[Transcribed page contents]
####
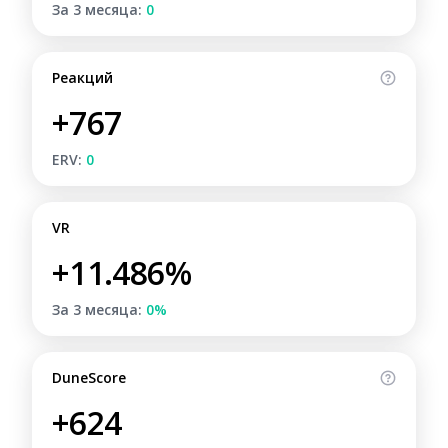
За 3 месяца:
0
Реакций
+767
ERV:
0
VR
+11.486%
За 3 месяца:
0%
DuneScore
+624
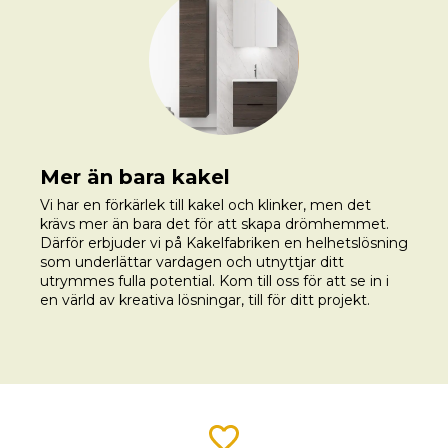
Mer än bara kakel
Vi har en förkärlek till kakel och klinker, men det
krävs mer än bara det för att skapa drömhemmet.
Därför erbjuder vi på Kakelfabriken en helhetslösning
som underlättar vardagen och utnyttjar ditt
utrymmes fulla potential. Kom till oss för att se in i
en värld av kreativa lösningar, till för ditt projekt.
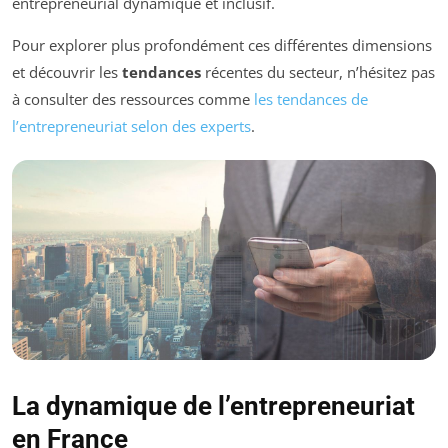
entrepreneurial dynamique et inclusif.
Pour explorer plus profondément ces différentes dimensions
et découvrir les
tendances
récentes du secteur, n’hésitez pas
à consulter des ressources comme
les tendances de
l’entrepreneuriat selon des experts
.
La dynamique de l’entrepreneuriat
en France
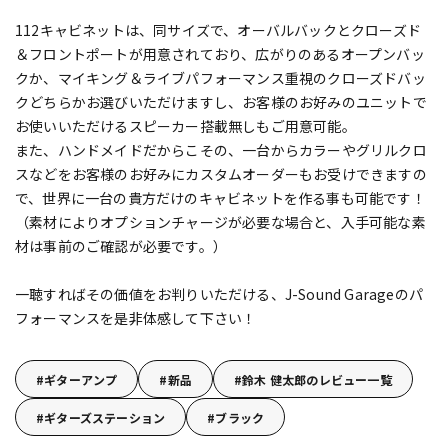
112キャビネットは、同サイズで、オーバルバックとクローズド
＆フロントポートが用意されており、広がりのあるオープンバッ
クか、マイキング＆ライブパフォーマンス重視のクローズドバッ
クどちらかお選びいただけますし、お客様のお好みのユニットで
お使いいただけるスピーカー搭載無しもご用意可能。
また、ハンドメイドだからこその、一台からカラーやグリルクロ
スなどをお客様のお好みにカスタムオーダーもお受けできますの
で、世界に一台の貴方だけのキャビネットを作る事も可能です！
（素材によりオプションチャージが必要な場合と、入手可能な素
材は事前のご確認が必要です。）
一聴すればその価値をお判りいただける、J-Sound Garageのパ
フォーマンスを是非体感して下さい！
ギターアンプ
新品
鈴木 健太郎のレビュー一覧
ギターズステーション
ブラック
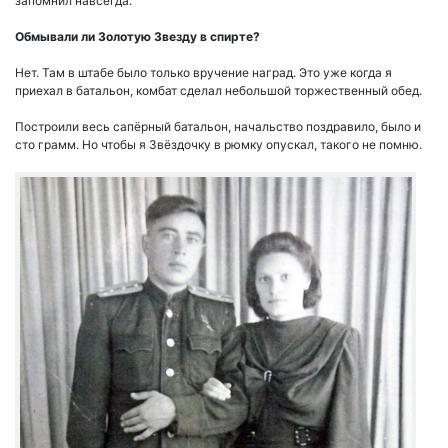
запомнил навсегда.
Обмывали ли Золотую Звезду в спирте?
Нет. Там в штабе было только вручение наград. Это уже когда я
приехал в батальон, комбат сделал небольшой торжественный обед.
Построили весь сапёрный батальон, начальство поздравило, было и
сто грамм. Но чтобы я Звёздочку в рюмку опускал, такого не помню.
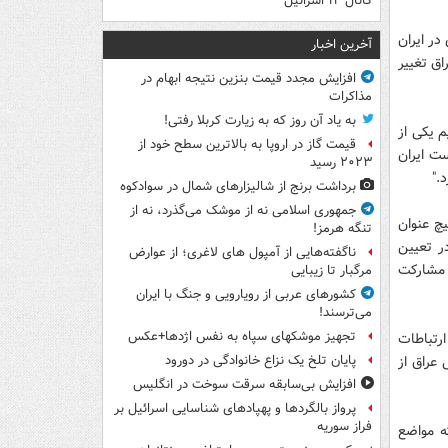
کانال ۱۴ اسرائیل
در ایران
آخرین اخبار
ق تغییر
افزایش مجدد قیمت بنزین نتیجه ابهام در
مذاکرات
به یاد آن روز که به زیارت کربلا رفتی!
 یکی از
قیمت گاز در اروپا به بالاترین سطح خود از
ت ایران
۲۰۲۳ رسید
."
برداشت برنج از شالیزارهای شمال در سوادکوه
جمهوری اسلامی نه از موشک می‌گذرد، نه از
یچ عنوان
تنگه هرمز!
ر تعیین
ناگفته‌هایی از آمپول های لاغری؛ از عوارض
 مشارکت
مرگبار تا زیبایی
کشورهای عربی از رویارویی و جنگ با ایران
می‌ترسند!
تجهیز موشکهای سپاه به نفس اژدها+عکس
ارتباطات
عراق از
پایان تلخ یک نزاع خانوادگی در دورود
افزایش بی‌سابقه سرقت سوخت در انگلیس
پرواز بالگردها و پهپادهای شناسایی اسرائیل بر
فراز سوریه
ه مواضع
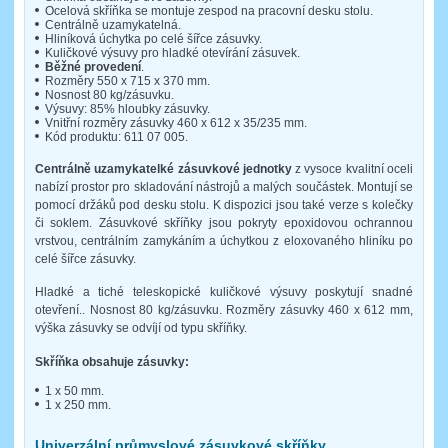
Ocelová skříňka se montuje zespod na pracovní desku stolu.
Centrálně uzamykatelná.
Hliníková úchytka po celé šířce zásuvky.
Kuličkové výsuvy pro hladké otevírání zásuvek.
Běžné provedení
.
Rozměry 550 x 715 x 370 mm.
Nosnost 80 kg/zásuvku.
Výsuvy: 85% hloubky zásuvky.
Vnitřní rozměry zásuvky 460 x 612 x 35/235 mm.
Kód produktu: 611 07 005.
Centrálně uzamykatelké zásuvkové jednotky
z vysoce kvalitní oceli
nabízí prostor pro skladování nástrojů a malých součástek. Montují se
pomocí držáků pod desku stolu. K dispozici jsou také verze s kolečky
či soklem. Zásuvkové skříňky jsou pokryty epoxidovou ochrannou
vrstvou, centrálním zamykáním a úchytkou z eloxovaného hliníku po
celé šířce zásuvky.
Hladké a tiché teleskopické kuličkové výsuvy poskytují snadné
otevření.. Nosnost 80 kg/zásuvku. Rozměry zásuvky 460 x 612 mm,
výška zásuvky se odvíjí od typu skříňky.
Skříňka obsahuje zásuvky:
1 x 50 mm.
1 x 250 mm.
Univerzální průmyslové zásuvkové skříňky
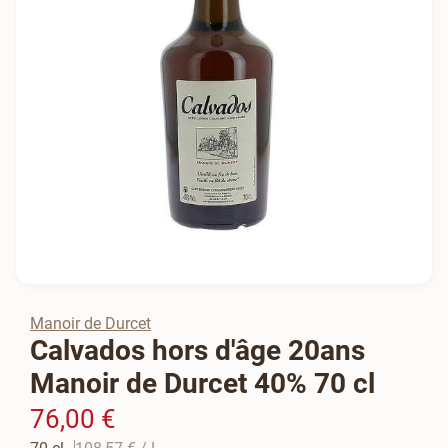
Manoir de Durcet
Calvados hors d'âge 20ans
Manoir de Durcet 40% 70 cl
76,00 €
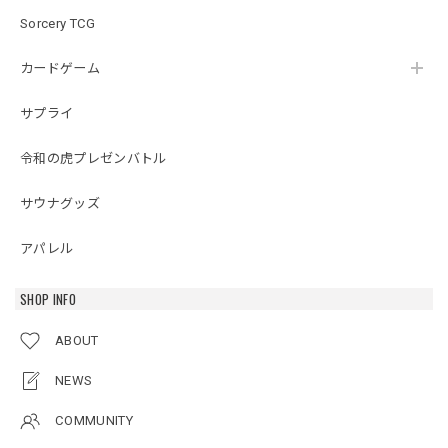
Sorcery TCG
カードゲーム
サプライ
令和の虎プレゼンバトル
サウナグッズ
アパレル
SHOP INFO
ABOUT
NEWS
COMMUNITY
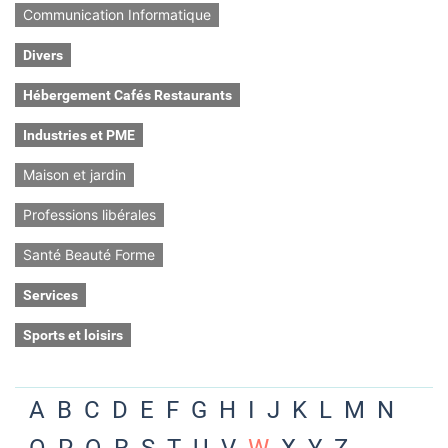
Communication Informatique
Divers
Hébergement Cafés Restaurants
Industries et PME
Maison et jardin
Professions libérales
Santé Beauté Forme
Services
Sports et loisirs
A
B
C
D
E
F
G
H
I
J
K
L
M
N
####
| YOUR TASK |
Each line above should be returned exactly as it stands, minus any pictures.

| WRITTEN RESPONSE |
За 3 месяца:
0
Реакций
+767
ERV:
0
VR
+11.486%
За 3 месяца:
0%
DuneScore
+624
Mer än bara kakel
Vi har en förkärlek till kakel och klinker, men det
krävs mer än bara det för att skapa drömhemmet.
Därför erbjuder vi på Kakelfabriken en helhetslösning
som underlättar vardagen och utnyttjar ditt
utrymmes fulla potential. Kom till oss för att se in i
en värld av kreativa lösningar, till för ditt projekt.
entrepreneurial dynamique et inclusif.
Pour explorer plus profondément ces différentes dimensions
et découvrir les
tendances
récentes du secteur, n’hésitez pas
à consulter des ressources comme
les tendances de
l’entrepreneuriat selon des experts
.
La dynamique de l’entrepreneuriat
en France
112キャビネットは、同サイズで、オーバルバックとクローズド
＆フロントポートが用意されており、広がりのあるオープンバッ
クか、マイキング＆ライブパフォーマンス重視のクローズドバッ
クどちらかお選びいただけますし、お客様のお好みのユニットで
お使いいただけるスピーカー搭載無しもご用意可能。
また、ハンドメイドだからこその、一台からカラーやグリルクロ
スなどをお客様のお好みにカスタムオーダーもお受けできますの
で、世界に一台の貴方だけのキャビネットを作る事も可能です！
（素材によりオプションチャージが必要な場合と、入手可能な素
材は事前のご確認が必要です。）
一聴すればその価値をお判りいただける、J-Sound Garageのパ
フォーマンスを是非体感して下さい！
ギターアンプ
新品
鈴木 健太郎のレビュー一覧
ギターズステーション
ブラック
запомнил навсегда.
Обмывали ли Золотую Звезду в спирте?
Нет. Там в штабе было только вручение наград. Это уже когда я
приехал в батальон, комбат сделал небольшой торжественный обед.
Построили весь сапёрный батальон, начальство поздравило, было и
сто грамм. Но чтобы я Звёздочку в рюмку опускал, такого не помню.
کانال ۱۴ اسرائیل
در ایران
آخرین اخبار
ق تغییر
افزایش مجدد قیمت بنزین نتیجه ابهام در
مذاکرات
به یاد آن روز که به زیارت کربلا رفتی!
 یکی از
قیمت گاز در اروپا به بالاترین سطح خود از
ت ایران
۲۰۲۳ رسید
."
برداشت برنج از شالیزارهای شمال در سوادکوه
جمهوری اسلامی نه از موشک می‌گذرد، نه از
یچ عنوان
تنگه هرمز!
ر تعیین
ناگفته‌هایی از آمپول های لاغری؛ از عوارض
 مشارکت
مرگبار تا زیبایی
کشورهای عربی از رویارویی و جنگ با ایران
می‌ترسند!
تجهیز موشکهای سپاه به نفس اژدها+عکس
ارتباطات
عراق از
پایان تلخ یک نزاع خانوادگی در دورود
افزایش بی‌سابقه سرقت سوخت در انگلیس
پرواز بالگردها و پهپادهای شناسایی اسرائیل بر
فراز سوریه
ه مواضع
Ocelová skříňka se montuje zespod na pracovní desku stolu.
Centrálně uzamykatelná.
Hliníková úchytka po celé šířce zásuvky.
Kuličkové výsuvy pro hladké otevírání zásuvek.
Běžné provedení
.
Rozměry 550 x 715 x 370 mm.
Nosnost 80 kg/zásuvku.
Výsuvy: 85% hloubky zásuvky.
Vnitřní rozměry zásuvky 460 x 612 x 35/235 mm.
Kód produktu: 611 07 005.
Centrálně uzamykatelké zásuvkové jednotky
z vysoce kvalitní oceli
nabízí prostor pro skladování nástrojů a malých součástek. Montují se
pomocí držáků pod desku stolu. K dispozici jsou také verze s kolečky
či soklem. Zásuvkové skříňky jsou pokryty epoxidovou ochrannou
vrstvou, centrálním zamykáním a úchytkou z eloxovaného hliníku po
celé šířce zásuvky.
Hladké a tiché teleskopické kuličkové výsuvy poskytují snadné
otevření.. Nosnost 80 kg/zásuvku. Rozměry zásuvky 460 x 612 mm,
výška zásuvky se odvíjí od typu skříňky.
Skříňka obsahuje zásuvky:
1 x 50 mm.
1 x 250 mm.
Univerzální průmyslové zásuvkové skříňky
Manoir de Durcet
Calvados hors d'âge 20ans
Manoir de Durcet 40% 70 cl
76,00 €
Sorcery TCG
カードゲーム
サプライ
令和の虎プレゼンバトル
サウナグッズ
アパレル
SHOP INFO
ABOUT
NEWS
COMMUNITY
Communication Informatique
Divers
Hébergement Cafés Restaurants
Industries et PME
Maison et jardin
Professions libérales
Santé Beauté Forme
Services
Sports et loisirs
A
B
C
D
E
F
G
H
I
J
K
L
M
N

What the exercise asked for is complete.